Data for the task: Begin
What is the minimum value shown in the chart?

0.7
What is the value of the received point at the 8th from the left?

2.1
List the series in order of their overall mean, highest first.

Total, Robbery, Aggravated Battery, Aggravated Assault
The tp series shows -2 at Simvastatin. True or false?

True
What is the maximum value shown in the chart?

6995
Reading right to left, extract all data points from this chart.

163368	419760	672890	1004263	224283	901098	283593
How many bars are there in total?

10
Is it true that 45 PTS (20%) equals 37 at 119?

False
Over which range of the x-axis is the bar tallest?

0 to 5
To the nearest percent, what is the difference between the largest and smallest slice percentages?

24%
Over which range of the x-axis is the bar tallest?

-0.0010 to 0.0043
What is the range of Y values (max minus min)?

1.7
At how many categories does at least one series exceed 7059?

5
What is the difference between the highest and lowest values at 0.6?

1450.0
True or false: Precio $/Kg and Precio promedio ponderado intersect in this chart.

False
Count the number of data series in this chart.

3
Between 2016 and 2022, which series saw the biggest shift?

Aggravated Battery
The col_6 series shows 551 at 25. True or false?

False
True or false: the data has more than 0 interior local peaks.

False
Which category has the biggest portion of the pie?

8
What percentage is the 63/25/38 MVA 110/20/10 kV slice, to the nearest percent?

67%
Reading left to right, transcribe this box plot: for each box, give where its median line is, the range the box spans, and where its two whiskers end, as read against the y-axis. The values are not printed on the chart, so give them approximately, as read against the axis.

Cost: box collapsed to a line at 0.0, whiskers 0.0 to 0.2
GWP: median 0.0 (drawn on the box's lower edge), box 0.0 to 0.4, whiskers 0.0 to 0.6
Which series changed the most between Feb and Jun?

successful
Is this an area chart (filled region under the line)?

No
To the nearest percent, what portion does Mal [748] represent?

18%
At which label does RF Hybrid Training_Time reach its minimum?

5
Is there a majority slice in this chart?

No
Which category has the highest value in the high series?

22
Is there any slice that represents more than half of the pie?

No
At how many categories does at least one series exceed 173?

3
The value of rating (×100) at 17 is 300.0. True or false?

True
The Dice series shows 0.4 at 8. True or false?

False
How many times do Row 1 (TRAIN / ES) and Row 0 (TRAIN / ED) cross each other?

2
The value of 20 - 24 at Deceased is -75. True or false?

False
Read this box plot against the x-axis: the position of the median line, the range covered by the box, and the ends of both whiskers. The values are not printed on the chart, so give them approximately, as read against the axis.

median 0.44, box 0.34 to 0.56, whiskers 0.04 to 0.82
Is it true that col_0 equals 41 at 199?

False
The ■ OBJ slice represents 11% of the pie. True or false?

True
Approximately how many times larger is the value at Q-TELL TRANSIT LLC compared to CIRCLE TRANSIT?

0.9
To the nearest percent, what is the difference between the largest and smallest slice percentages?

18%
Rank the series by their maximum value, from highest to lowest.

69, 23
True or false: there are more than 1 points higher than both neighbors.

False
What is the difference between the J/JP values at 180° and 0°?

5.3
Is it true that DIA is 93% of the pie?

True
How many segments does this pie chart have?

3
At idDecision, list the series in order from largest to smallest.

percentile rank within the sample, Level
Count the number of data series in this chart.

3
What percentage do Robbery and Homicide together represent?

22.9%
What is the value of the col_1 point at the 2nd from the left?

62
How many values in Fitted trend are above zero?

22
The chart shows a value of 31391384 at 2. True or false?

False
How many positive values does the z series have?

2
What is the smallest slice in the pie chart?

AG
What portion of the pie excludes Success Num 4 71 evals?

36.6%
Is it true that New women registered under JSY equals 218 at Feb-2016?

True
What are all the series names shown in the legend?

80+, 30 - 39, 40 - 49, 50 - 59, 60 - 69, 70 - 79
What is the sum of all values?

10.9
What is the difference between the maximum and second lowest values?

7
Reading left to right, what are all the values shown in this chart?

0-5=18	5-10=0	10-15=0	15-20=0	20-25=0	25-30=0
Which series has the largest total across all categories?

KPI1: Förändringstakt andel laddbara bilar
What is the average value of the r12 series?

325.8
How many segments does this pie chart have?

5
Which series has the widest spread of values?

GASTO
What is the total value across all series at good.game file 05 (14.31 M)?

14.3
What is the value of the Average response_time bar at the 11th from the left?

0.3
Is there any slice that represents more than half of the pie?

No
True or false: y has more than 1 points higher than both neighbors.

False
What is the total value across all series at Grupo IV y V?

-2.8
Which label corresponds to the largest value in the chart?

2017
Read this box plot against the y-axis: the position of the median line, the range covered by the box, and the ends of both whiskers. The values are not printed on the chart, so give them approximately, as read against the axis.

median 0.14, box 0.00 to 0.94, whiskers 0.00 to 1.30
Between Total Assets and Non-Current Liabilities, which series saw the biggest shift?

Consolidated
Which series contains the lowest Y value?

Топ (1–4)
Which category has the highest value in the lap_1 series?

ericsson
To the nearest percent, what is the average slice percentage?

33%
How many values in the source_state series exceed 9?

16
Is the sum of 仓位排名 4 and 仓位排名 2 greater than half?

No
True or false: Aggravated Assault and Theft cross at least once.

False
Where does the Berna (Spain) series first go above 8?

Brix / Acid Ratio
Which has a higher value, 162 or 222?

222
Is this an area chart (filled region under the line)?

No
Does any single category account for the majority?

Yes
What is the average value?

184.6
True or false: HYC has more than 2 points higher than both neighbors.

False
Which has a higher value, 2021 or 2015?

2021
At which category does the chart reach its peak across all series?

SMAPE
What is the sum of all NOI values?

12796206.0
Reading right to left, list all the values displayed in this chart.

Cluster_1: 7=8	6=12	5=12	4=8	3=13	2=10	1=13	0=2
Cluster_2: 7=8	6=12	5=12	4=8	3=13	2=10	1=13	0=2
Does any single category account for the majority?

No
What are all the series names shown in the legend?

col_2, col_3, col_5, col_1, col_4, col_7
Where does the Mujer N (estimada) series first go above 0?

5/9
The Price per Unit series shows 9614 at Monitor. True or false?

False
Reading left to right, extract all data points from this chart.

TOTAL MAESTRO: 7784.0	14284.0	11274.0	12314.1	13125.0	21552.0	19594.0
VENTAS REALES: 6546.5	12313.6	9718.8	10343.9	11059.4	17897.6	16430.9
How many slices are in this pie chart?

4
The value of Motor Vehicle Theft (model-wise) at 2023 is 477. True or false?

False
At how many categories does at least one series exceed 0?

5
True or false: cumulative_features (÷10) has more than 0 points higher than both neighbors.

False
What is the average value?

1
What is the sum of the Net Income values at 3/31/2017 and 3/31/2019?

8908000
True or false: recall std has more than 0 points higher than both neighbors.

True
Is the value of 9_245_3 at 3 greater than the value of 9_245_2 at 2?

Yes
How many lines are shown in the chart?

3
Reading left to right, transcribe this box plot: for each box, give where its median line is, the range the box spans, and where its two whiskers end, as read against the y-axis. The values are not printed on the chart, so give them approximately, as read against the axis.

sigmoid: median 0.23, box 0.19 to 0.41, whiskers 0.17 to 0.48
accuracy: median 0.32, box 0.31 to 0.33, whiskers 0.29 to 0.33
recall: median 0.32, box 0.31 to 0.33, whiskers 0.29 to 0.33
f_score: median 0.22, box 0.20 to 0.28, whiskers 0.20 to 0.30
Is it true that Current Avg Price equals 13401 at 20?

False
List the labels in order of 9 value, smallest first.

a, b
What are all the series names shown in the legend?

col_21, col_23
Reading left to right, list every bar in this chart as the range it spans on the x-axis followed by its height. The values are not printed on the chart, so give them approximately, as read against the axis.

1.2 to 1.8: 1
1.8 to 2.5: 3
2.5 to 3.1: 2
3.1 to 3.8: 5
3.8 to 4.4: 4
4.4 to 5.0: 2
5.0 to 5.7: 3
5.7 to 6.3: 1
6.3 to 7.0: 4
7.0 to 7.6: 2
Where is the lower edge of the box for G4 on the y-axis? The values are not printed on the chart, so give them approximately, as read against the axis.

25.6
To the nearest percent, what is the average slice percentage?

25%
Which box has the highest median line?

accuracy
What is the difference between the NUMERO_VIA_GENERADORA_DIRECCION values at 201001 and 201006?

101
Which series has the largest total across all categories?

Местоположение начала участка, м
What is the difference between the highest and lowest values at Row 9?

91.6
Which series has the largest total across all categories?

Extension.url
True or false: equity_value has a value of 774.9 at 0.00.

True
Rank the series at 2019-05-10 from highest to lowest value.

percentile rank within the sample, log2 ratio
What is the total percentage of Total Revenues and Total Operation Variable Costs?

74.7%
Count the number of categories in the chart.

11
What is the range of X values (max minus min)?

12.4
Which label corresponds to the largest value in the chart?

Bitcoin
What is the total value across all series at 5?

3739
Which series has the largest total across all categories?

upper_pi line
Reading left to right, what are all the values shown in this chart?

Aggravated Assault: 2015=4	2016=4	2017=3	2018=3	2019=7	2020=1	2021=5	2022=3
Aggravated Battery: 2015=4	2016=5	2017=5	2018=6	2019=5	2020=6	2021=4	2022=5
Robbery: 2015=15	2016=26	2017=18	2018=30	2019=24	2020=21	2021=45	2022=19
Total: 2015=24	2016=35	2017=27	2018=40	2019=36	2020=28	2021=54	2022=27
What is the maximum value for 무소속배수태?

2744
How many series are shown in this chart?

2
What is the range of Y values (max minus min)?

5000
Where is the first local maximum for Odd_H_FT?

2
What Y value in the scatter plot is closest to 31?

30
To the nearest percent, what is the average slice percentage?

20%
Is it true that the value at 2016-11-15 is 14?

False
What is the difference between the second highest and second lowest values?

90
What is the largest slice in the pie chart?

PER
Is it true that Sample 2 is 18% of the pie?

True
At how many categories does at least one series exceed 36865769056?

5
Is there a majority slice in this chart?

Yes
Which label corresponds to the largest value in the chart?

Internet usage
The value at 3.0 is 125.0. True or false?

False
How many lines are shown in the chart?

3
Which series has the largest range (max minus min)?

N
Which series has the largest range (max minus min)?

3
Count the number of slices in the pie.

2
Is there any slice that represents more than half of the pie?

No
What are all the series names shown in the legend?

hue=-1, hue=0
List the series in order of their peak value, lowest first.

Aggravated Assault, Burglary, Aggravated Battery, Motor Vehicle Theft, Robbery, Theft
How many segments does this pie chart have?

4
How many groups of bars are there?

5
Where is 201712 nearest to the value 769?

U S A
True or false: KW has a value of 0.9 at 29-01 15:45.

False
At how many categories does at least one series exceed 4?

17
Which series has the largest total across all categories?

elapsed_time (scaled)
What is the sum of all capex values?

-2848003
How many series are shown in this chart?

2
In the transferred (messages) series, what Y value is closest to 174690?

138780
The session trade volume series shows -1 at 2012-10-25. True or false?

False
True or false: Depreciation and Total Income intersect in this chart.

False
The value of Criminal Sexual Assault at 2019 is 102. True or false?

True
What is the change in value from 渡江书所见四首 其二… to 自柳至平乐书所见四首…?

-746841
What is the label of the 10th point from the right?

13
Data for the task: End
**Instruction**
Please copy out the lines word for word, from the line containing "median 0.14, box" up to and including the line containing "Which has a higher value, 162 or 222?".

**Task output**
median 0.14, box 0.00 to 0.94, whiskers 0.00 to 1.30
Between Total Assets and Non-Current Liabilities, which series saw the biggest shift?

Consolidated
Which series contains the lowest Y value?

Топ (1–4)
Which category has the highest value in the lap_1 series?

ericsson
To the nearest percent, what is the average slice percentage?

33%
How many values in the source_state series exceed 9?

16
Is the sum of 仓位排名 4 and 仓位排名 2 greater than half?

No
True or false: Aggravated Assault and Theft cross at least once.

False
Where does the Berna (Spain) series first go above 8?

Brix / Acid Ratio
Which has a higher value, 162 or 222?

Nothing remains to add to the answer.